■ **TASK DIRECTIONS**:
Your reply should reproduce all the data below exactly while excluding the pictures.

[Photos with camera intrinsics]

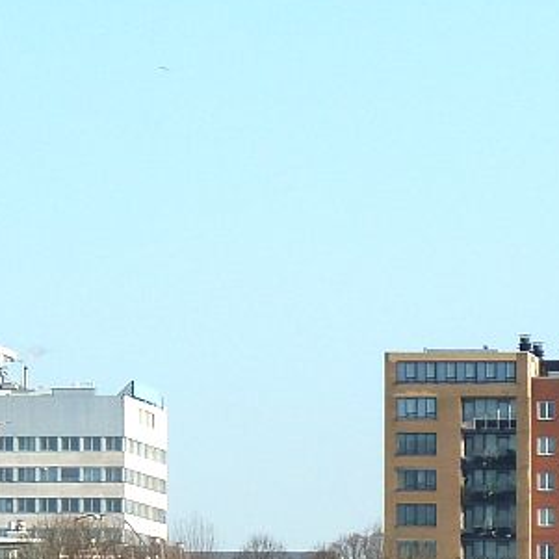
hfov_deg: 3.2
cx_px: 377
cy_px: 600
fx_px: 9994
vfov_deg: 3.2
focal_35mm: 547
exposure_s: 1/320
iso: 80
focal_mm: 29.9
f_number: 4.5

■ **YOUR SOLUTION**:
hfov_deg: 3.2
cx_px: 377
cy_px: 600
fx_px: 9994
vfov_deg: 3.2
focal_35mm: 547
exposure_s: 1/320
iso: 80
focal_mm: 29.9
f_number: 4.5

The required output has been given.